Graças a Michael Jackson, hoje artistas negros são capa de revista, estão nos programas de TV, são valorizados e amados pelo planeta. 

Então, se Karol Conka quer falar com propriedade, devia, ao menos procurar se informar sobre as raízes de seu próprio trabalho! 





VOLTANDO AO VITILIGO
Vitiligo é uma doença que causa despigmentação na pele em forma de manchas que atingem em diversos níveis. O vitiligo sofrido por Michael Jackson foi o tipo mais raro, chamado universal, que acomete 75% do corpo ou mais. A doença foi confirmada na autópsia do cantor, morto em 2009.




A TESTEMUNHA
A maquiadora Karen Faye, que trabalhou com Michael Jackson de 1981 até 2009, conta que por muitos anos Michael insistiu que ela cobrisse as machas brancas em sua pele causadas pelo vitiligo, com o tom mais próximo ao seu natural (negro), mas que em dado momento, o tom natural do cantor foi sendo extinto pelo vitiligo, dando lugar ao “branco” característico de quem sofre da doença.

A partir desde momento ambos não tiveram escolha, a não ser, maquiar o cantor com a cor do vitiligo, um branco pouco saudável.

Karen conta que Michael enfrentava um sofrimento gigantesco, primeiramente pela doença e depois por ser visto como “racista que queria mudar sua própria cor.”
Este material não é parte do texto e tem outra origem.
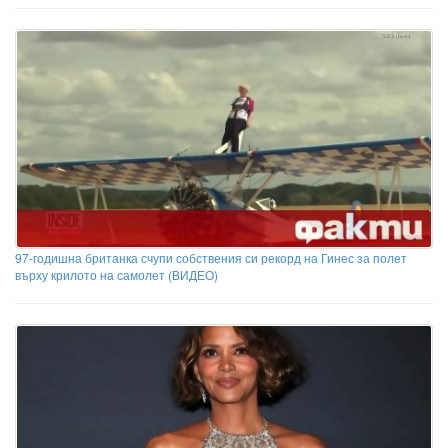
97-годишна британка счупи собствения си рекорд на Гинес за полет
върху крилото на самолет (ВИДЕО)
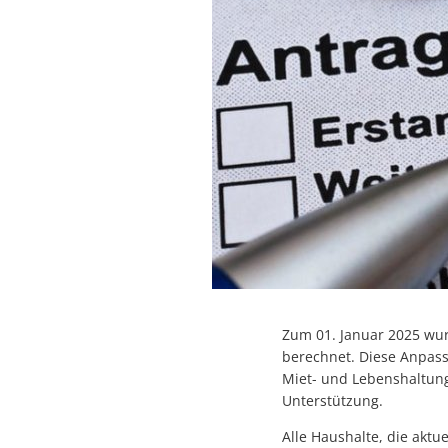
Zum 01. Januar 2025 wu
berechnet. Diese Anpass
Miet- und Lebenshaltun
Unterstützung.
Alle Haushalte, die akt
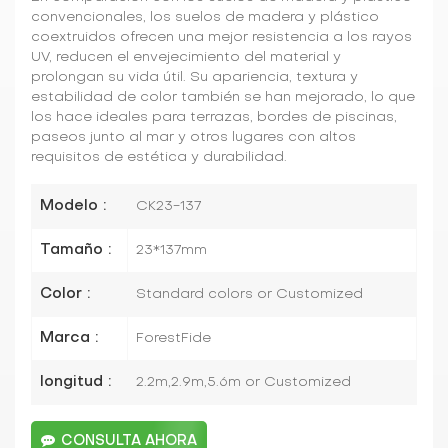
convencionales, los suelos de madera y plástico
coextruidos ofrecen una mejor resistencia a los rayos
UV, reducen el envejecimiento del material y
prolongan su vida útil. Su apariencia, textura y
estabilidad de color también se han mejorado, lo que
los hace ideales para terrazas, bordes de piscinas,
paseos junto al mar y otros lugares con altos
requisitos de estética y durabilidad.
Modelo :
CK23-137
Tamaño :
23*137mm
Color :
Standard colors or Customized
Marca :
ForestFide
longitud :
2.2m,2.9m,5.6m or Customized
CONSULTA AHORA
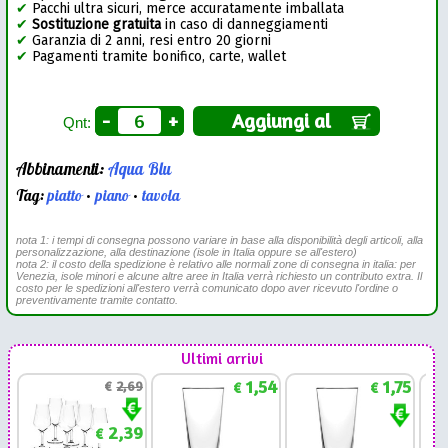
✔
Pacchi ultra sicuri, merce accuratamente imballata
✔
Sostituzione gratuita
in caso di danneggiamenti
✔
Garanzia di 2 anni, resi entro 20 giorni
✔
Pagamenti tramite bonifico, carte, wallet
-
+
Aggiungi al
Qnt:
Abbinamenti:
Aqua Blu
Tag:
piatto
•
piano
•
tavola
nota 1: i tempi di consegna possono variare in base alla disponibilità degli articoli, alla
personalizzazione, alla destinazione (isole in Italia oppure se all'estero)
nota 2: il costo della spedizione è relativo alle normali zone di consegna in italia: per
Venezia, isole minori e alcune altre aree in Italia verrà richiesto un contributo extra. Il
costo per le spedizioni all'estero verrà comunicato dopo aver ricevuto l'ordine o
preventivamente tramite contatto.
Ultimi arrivi
1,54
1,75
€
2,69
€
€
2,39
€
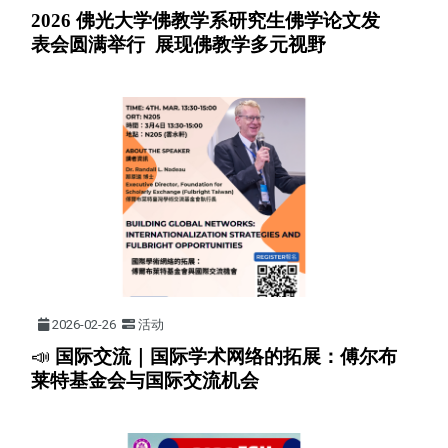
2026 佛光大学佛教学系研究生佛学论文发
表会圆满举行 展现佛教学多元视野
2026-02-26
活动
📣
国际交流｜国际学术网络的拓展：傅尔布
莱特基金会与国际交流机会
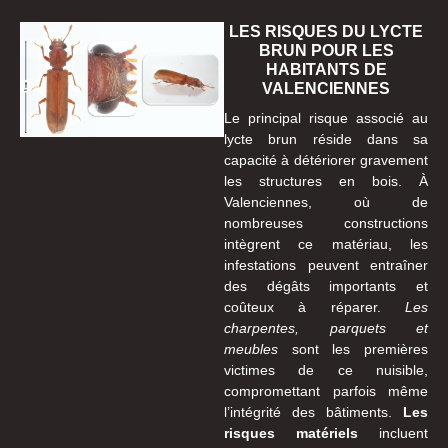
LES RISQUES DU LYCTE
BRUN POUR LES
HABITANTS DE
VALENCIENNES
Le principal risque associé au
lycte brun réside dans sa
capacité à détériorer gravement
les structures en bois. À
Valenciennes, où de
nombreuses constructions
intègrent ce matériau, les
infestations peuvent entraîner
des dégâts importants et
coûteux à réparer.
Les
charpentes, parquets et
meubles
sont les premières
victimes de ce nuisible,
compromettant parfois même
l’intégrité des bâtiments.
Les
risques matériels
incluent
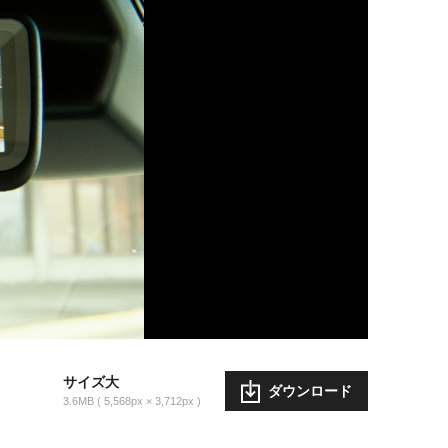
サイズ大
ダウンロード
3.6MB
5,568px × 3,712px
Em 1993, Michael quebrou o silêncio de anos e revelou ao mundo sua doença, durante uma entrevista concedida a Oprah Winfrey. Porém, viveu a vida toda sendo acusado de ter mentido. A verdade sobre suas duas doenças “Lupus e Vitiligo”, de fato só foram comprovadas em sua autópsia, mas mesmo assim, até os dias atuais, pessoas ignorantes e desinformadas ainda julgam as mudanças do Rei do Pop e o acusam injustamente.


ORGULHO DA RAÇA
Até seu último dia na terra, Michael Jackson afirmou ter ORGULHO DE SUA RAÇA e isto não foi mostrado apenas por palavras, mas sim, pela sua militância e aceitação de toda a comunidade negra dos Estados Unidos, que o tinham como um líder negro e se uniram em peso para homenageá-lo após sua morte.

“Eu não vou passar a minha vida sendo uma cor”, canta Michael em um de suas maiores hinos contra o RACISMO, Black or White, lançada em 1991 no algum “Dangerous”. 
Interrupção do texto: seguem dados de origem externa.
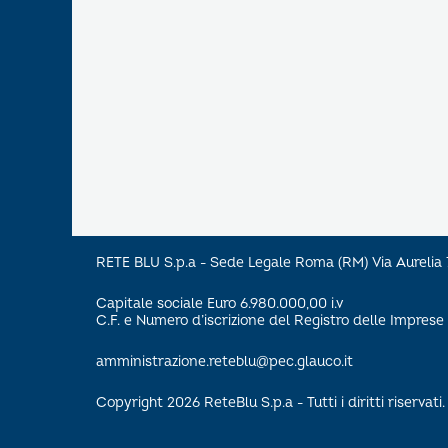
RETE BLU S.p.a - Sede Legale Roma (RM) Via Aureli
Capitale sociale Euro 6.980.000,00 i.v
C.F. e Numero d’iscrizione del Registro delle Impre
amministrazione.reteblu@pec.glauco.it
Copyright 2026 ReteBlu S.p.a - Tutti i diritti riservati.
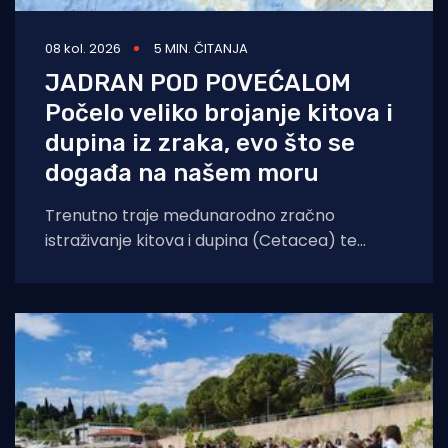
08 kol. 2026
5 MIN. ČITANJA
JADRAN POD POVEĆALOM
Počelo veliko brojanje kitova i
dupina iz zraka, evo što se
događa na našem moru
Trenutno traje međunarodno zračno
istraživanje kitova i dupina (Cetacea) te
morskih kornjača koje će obuhvatiti cijelo
područje Jadranskog mora. Cilj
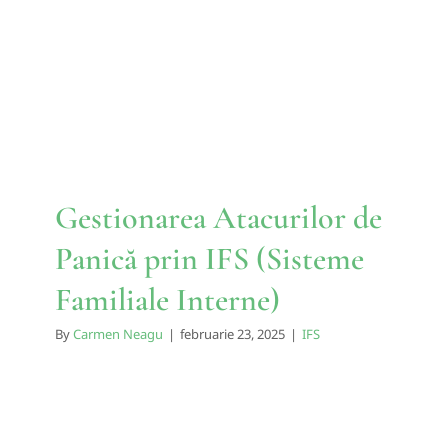
Panică prin IFS (Sisteme
Familiale Interne)
IFS
Gestionarea Atacurilor de
Panică prin IFS (Sisteme
Familiale Interne)
By
Carmen Neagu
|
februarie 23, 2025
|
IFS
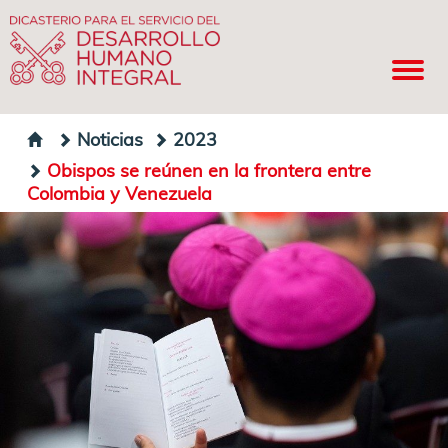
Noticias
2023
Obispos se reúnen en la frontera entre
Colombia y Venezuela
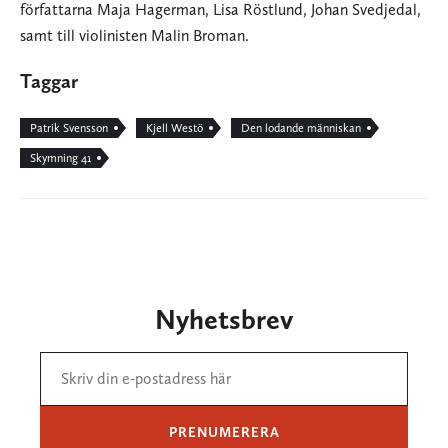
författarna Maja Hagerman, Lisa Röstlund, Johan Svedjedal,
samt till violinisten Malin Broman.
Taggar
Patrik Svensson
Kjell Westö
Den lodande människan
Skymning 41
Nyhetsbrev
PRENUMERERA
Com esta afirmação, Michael demonstrou que não é a cor da pele que define quem somos, mas sim, nossas atitudes, nossa vida, nossa história e nosso legado.


A MORTE PROVOU TUDO

Michael Jackson morreu em 2009, vítima de uma overdose de tranquilizantes ministrados pelo seu então médico particular, o Dr. Conrad Murray. Especialistas afirmam que as doses ministradas matariam um elefante.

Durante anos, até sua trágica morte, Michael Jackson afirmava que queriam matá-lo para roubar seu catálogo musical Sony/ATV Music Publishing, que tornava Michael o dono dos direitos de mais de 300 mil músicas e é desde 2016 o maior do mundo.